State Department spokeswoman Morgan Ortagus announced Wednesday an additional $120 million in humanitarian aid for Venezuelan migrants, blaming President Nicolas Maduro's administration for the failure.
According to the statement, the U.S. contribution to the Venezuelan regional crisis reached more than $376 million -- including humanitarian aid and economic and development assistance -- since 2017 fiscal year with the latest additional fund.
Washington also called on opposition leader Juan Guaido and Guaido-led National Assembly to prioritize the humanitarian crisis.
President Donald Trump's administration has been focusing on economic and diplomatic measures against Maduro, including imposing sanctions on him, his top officials, and several governmental departments as it seeks to ramp up pressure on him to step down.

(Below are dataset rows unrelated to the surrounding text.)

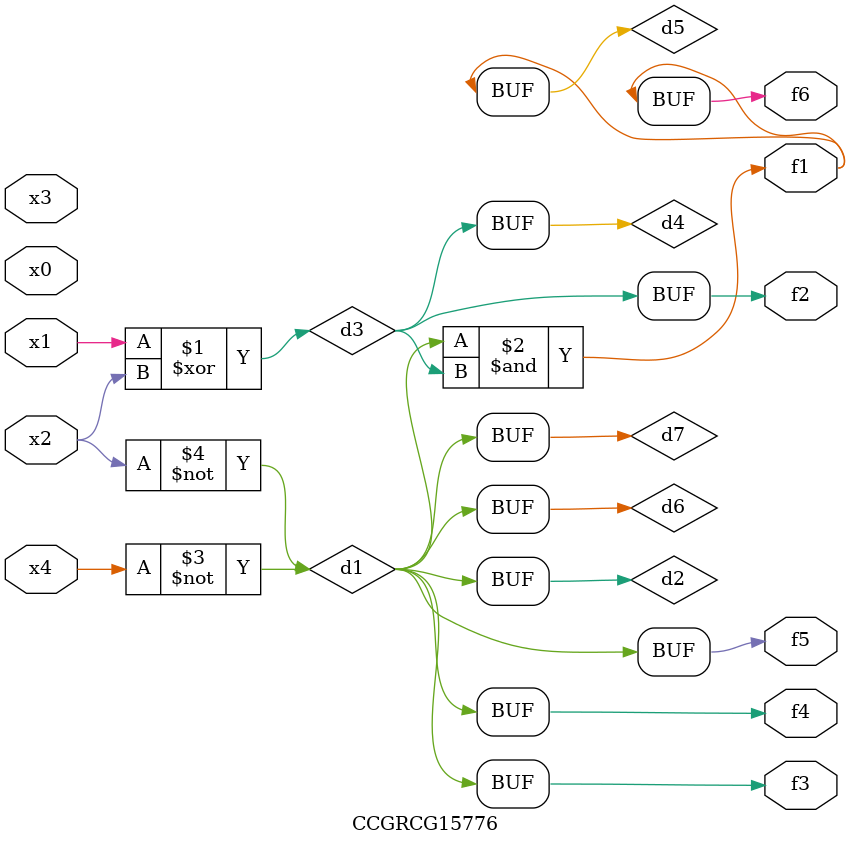
<source format=v>
module CCGRCG15776(
	input x0, x1, x2, x3, x4,
	output f1, f2, f3, f4, f5, f6
);

	wire d1, d2, d3, d4, d5, d6, d7;

	not (d1, x4);
	not (d2, x2);
	xor (d3, x1, x2);
	buf (d4, d3);
	and (d5, d1, d3);
	buf (d6, d1, d2);
	buf (d7, d2);
	assign f1 = d5;
	assign f2 = d4;
	assign f3 = d7;
	assign f4 = d7;
	assign f5 = d7;
	assign f6 = d5;
endmodule

</source>
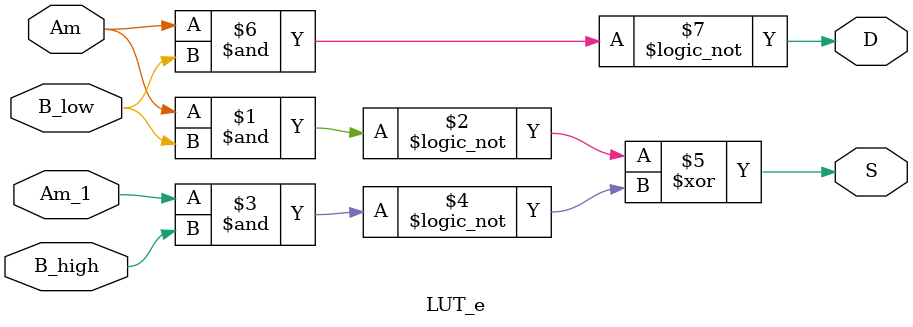
<source format=v>
`timescale 1ns/1ns
module LUT_e(
    input           Am          ,
    input           B_low       ,
    input           Am_1        ,
    input           B_high      ,
    output          S           ,
    output          D           //           
);

   assign S = (!(Am & B_low)) ^ (!(Am_1 & B_high));
   assign D = !(Am & B_low);

endmodule // LUT_e


</source>
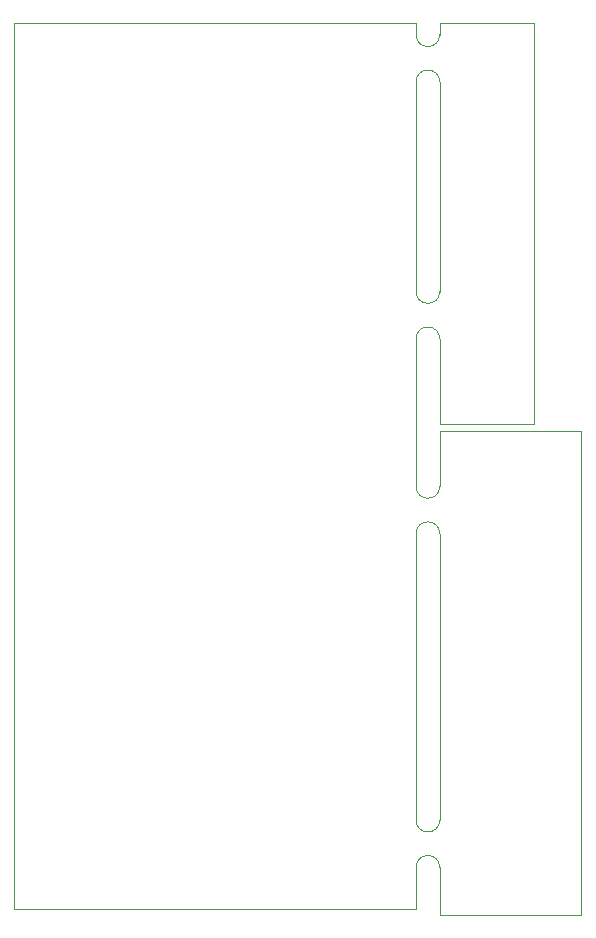
<source format=gbr>
%TF.GenerationSoftware,KiCad,Pcbnew,9.0.4*%
%TF.CreationDate,2025-12-16T11:42:33-05:00*%
%TF.ProjectId,TARS,54415253-2e6b-4696-9361-645f70636258,rev?*%
%TF.SameCoordinates,Original*%
%TF.FileFunction,Profile,NP*%
%FSLAX46Y46*%
G04 Gerber Fmt 4.6, Leading zero omitted, Abs format (unit mm)*
G04 Created by KiCad (PCBNEW 9.0.4) date 2025-12-16 11:42:33*
%MOMM*%
%LPD*%
G01*
G04 APERTURE LIST*
%TA.AperFunction,Profile*%
%ADD10C,0.050000*%
%TD*%
G04 APERTURE END LIST*
D10*
X163750000Y-80750000D02*
X163750000Y-81750000D01*
X163750000Y-91750000D02*
X163750000Y-85750000D01*
X165750000Y-144926000D02*
X165750000Y-148250000D01*
X129750000Y-80750000D02*
X129750000Y-155750000D01*
X165750000Y-144926000D02*
X165750000Y-126601000D01*
X163750000Y-85750000D02*
G75*
G02*
X165750000Y-85750000I1000000J0D01*
G01*
X165750000Y-103500000D02*
G75*
G02*
X163750000Y-103500000I-1000000J0D01*
G01*
X165750000Y-115316000D02*
X177750000Y-115316000D01*
X165750000Y-114750000D02*
X173751000Y-114750000D01*
X163750000Y-154700000D02*
X163750000Y-155750000D01*
X163750000Y-115775000D02*
X163750000Y-113475000D01*
X165750000Y-120000000D02*
G75*
G02*
X163750000Y-120000000I-1000000J0D01*
G01*
X177750000Y-115316000D02*
X177750000Y-156316000D01*
X163750000Y-103500000D02*
X163750000Y-91750000D01*
X165750000Y-81750000D02*
X165750000Y-80750000D01*
X163750000Y-115775000D02*
X163750000Y-120000000D01*
X173751000Y-80750000D02*
X173751000Y-114750000D01*
X165750000Y-92251000D02*
X165750000Y-103500000D01*
X163750000Y-126075000D02*
X163750000Y-124000000D01*
X165750000Y-92251000D02*
X165750000Y-85750000D01*
X165750000Y-114001000D02*
X165750000Y-114750000D01*
X163750000Y-154700000D02*
X163750000Y-152250000D01*
X165750000Y-155226000D02*
X165750000Y-152250000D01*
X173751000Y-80750000D02*
X165751000Y-80750000D01*
X165750000Y-126601000D02*
X165750000Y-124000000D01*
X163750000Y-152250000D02*
G75*
G02*
X165750000Y-152250000I1000000J0D01*
G01*
X165750000Y-120000000D02*
X165750000Y-116301000D01*
X163750000Y-80750000D02*
X129750000Y-80750000D01*
X165750000Y-81750000D02*
G75*
G02*
X163750000Y-81750000I-1000000J0D01*
G01*
X163750000Y-144400000D02*
X163750000Y-148250000D01*
X165750000Y-114001000D02*
X165750000Y-107500000D01*
X163750000Y-124000000D02*
G75*
G02*
X165750000Y-124000000I1000000J0D01*
G01*
X177750000Y-156316000D02*
X165750000Y-156316000D01*
X165750000Y-116301000D02*
X165750000Y-115316000D01*
X163750000Y-144400000D02*
X163750000Y-126075000D01*
X163750000Y-113475000D02*
X163750000Y-107500000D01*
X163750000Y-107500000D02*
G75*
G02*
X165750000Y-107500000I1000000J0D01*
G01*
X165750000Y-156316000D02*
X165750000Y-155226000D01*
X129750000Y-155750000D02*
X163750000Y-155750000D01*
X165750000Y-148250000D02*
G75*
G02*
X163750000Y-148250000I-1000000J0D01*
G01*
M02*

</source>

After imposing sweeping sanctions on Venezuela's state-owned oil firm PDVSA in January, Trump issued an executive order earlier this month freezing all assets in the U.S. belonging to the Venezuelan government in a significant escalation of tensions with Caracas.
Since the beginning of this year, Venezuela has been embroiled in political unrest as Maduro and Guaido engage in a power battle amid a dire economic crisis in the Latin American nation.
Guaido in January proclaimed himself Venezuela's interim president, dismissing Maduro's 2018 re-election as a fraud, in a move recognized by more than 50 countries, including the U.S.
But Venezuelan state institutions, the military, and many countries including Russia, China, Iran, and Turkey have put their weight behind Maduro.
Nearly 5,000 people leave Venezuela every day due to instability and uncertainty amid the economic and political crisis, and 3 million Venezuelans have left since 2015, according to the UN refugee agency.